DIRECTIONS: Your answer should be an exact copy of all the entries, free of pictures.

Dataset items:
_ _ _ _ _

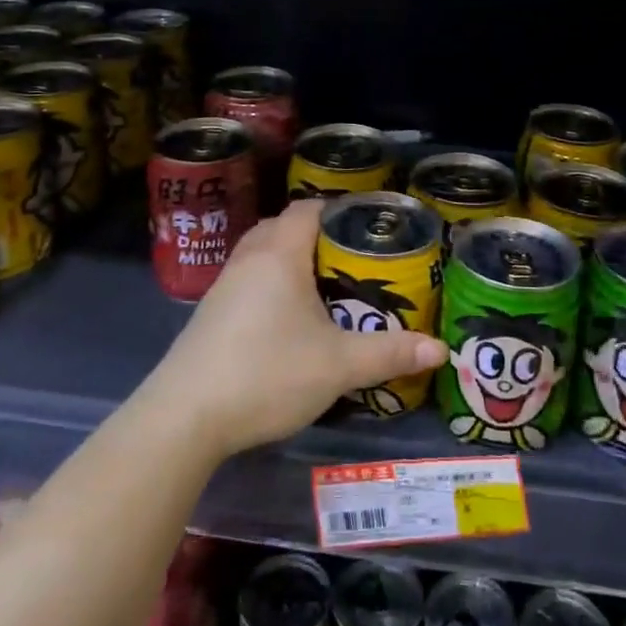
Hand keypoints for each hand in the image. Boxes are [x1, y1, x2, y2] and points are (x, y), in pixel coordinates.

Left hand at [143, 200, 447, 461]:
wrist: (185, 417)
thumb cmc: (267, 374)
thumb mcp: (338, 366)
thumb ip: (389, 353)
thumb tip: (440, 349)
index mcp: (279, 255)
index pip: (307, 208)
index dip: (336, 209)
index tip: (365, 226)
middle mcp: (248, 259)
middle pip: (282, 226)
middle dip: (314, 234)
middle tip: (349, 257)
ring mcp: (222, 286)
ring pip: (260, 253)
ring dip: (288, 258)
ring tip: (321, 285)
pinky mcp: (208, 313)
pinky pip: (246, 278)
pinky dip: (268, 282)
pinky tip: (284, 317)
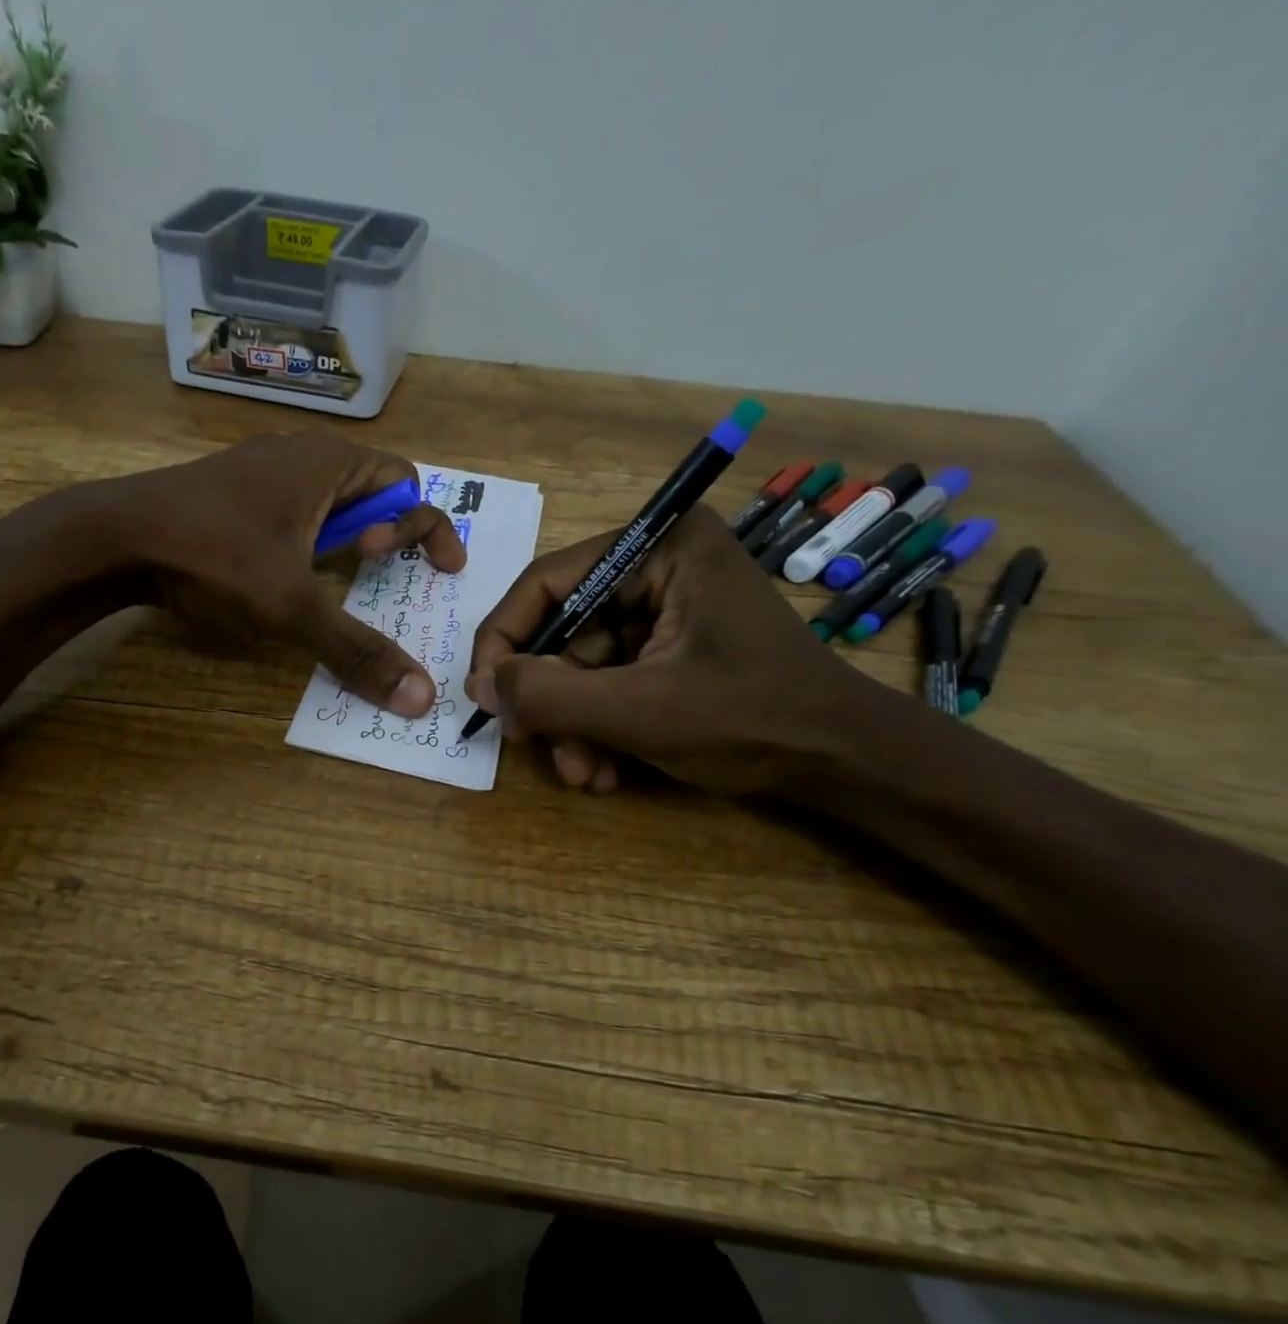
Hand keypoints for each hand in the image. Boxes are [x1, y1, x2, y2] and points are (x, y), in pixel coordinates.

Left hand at [110, 433, 465, 715]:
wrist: (114, 536)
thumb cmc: (214, 555)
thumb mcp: (291, 608)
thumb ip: (357, 650)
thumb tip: (419, 698)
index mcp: (329, 463)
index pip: (408, 483)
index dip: (430, 529)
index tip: (438, 572)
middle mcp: (301, 454)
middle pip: (372, 489)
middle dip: (389, 534)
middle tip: (375, 574)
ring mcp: (261, 470)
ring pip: (329, 502)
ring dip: (346, 542)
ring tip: (337, 581)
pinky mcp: (232, 493)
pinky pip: (293, 511)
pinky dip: (309, 543)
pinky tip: (288, 577)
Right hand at [464, 505, 876, 793]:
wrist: (846, 764)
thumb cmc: (751, 720)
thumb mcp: (638, 710)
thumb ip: (549, 695)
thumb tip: (478, 686)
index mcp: (660, 548)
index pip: (548, 582)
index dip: (504, 639)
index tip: (481, 693)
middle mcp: (659, 567)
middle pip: (564, 630)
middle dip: (550, 699)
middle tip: (531, 745)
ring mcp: (666, 610)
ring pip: (583, 666)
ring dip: (573, 725)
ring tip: (582, 775)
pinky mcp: (671, 648)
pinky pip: (610, 682)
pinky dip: (599, 727)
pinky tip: (604, 772)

_ _ _ _ _

SOLUTION TO THIS PROBLEM:
Hand keypoints for each hand in the image. Boxes are [x1, y1, x2, y2] and points are (x, y), in pixel coordinates.

Left hand at [143, 200, 447, 461]:
wrist: (185, 417)
thumb cmc: (267, 374)
thumb mcp: (338, 366)
thumb ip: (389, 353)
thumb tip: (440, 349)
index mcp: (279, 255)
index pip: (307, 208)
index dip: (336, 209)
index tip: (365, 226)
middle mcp: (248, 259)
middle pip: (282, 226)
middle dip: (314, 234)
middle tip: (349, 257)
ring mcp: (222, 286)
ring pip: (260, 253)
ring dip: (288, 258)
ring tip: (321, 285)
pinky mcp: (208, 313)
pinky pip: (246, 278)
pinky dip: (268, 282)
pinky tip: (284, 317)
Hand keypoints for each hand in the image. Boxes are [x1, y1, x2, y2] and points are (x, y), in pixel coordinates.

Left hand at [110, 433, 465, 715]:
wrist: (114, 536)
thumb cmc: (214, 555)
thumb mcp: (291, 608)
thumb ip: (357, 650)
thumb tip: (419, 698)
index mcp: (329, 463)
index pip: (408, 483)
index dip: (430, 529)
index tip: (438, 572)
middle mcp: (301, 454)
middle pip: (372, 489)
middle dip: (389, 534)
middle tip: (375, 574)
ring mcp: (261, 470)
ring pip: (329, 502)
ring dip: (346, 542)
ring tip: (337, 581)
pinky mcp: (232, 493)
pinky pip: (293, 511)
pinky dip: (309, 543)
pinky tip: (288, 577)
Right hand at [464, 505, 876, 793]:
wrist: (846, 764)
thumb cmc: (751, 720)
thumb mcp: (638, 710)
thumb ip: (549, 695)
thumb tip: (478, 686)
index mcp: (660, 548)
index pip: (548, 582)
index dip: (504, 639)
index tip: (481, 693)
middle mcp: (659, 567)
middle pip: (564, 630)
middle dip: (550, 699)
middle tip: (531, 745)
ring mcp: (666, 610)
ring pip: (583, 666)
ring dip: (573, 725)
ring tip: (582, 775)
pinky mcp: (671, 648)
pinky pip: (610, 682)
pinky dip: (599, 727)
pinky tip: (604, 772)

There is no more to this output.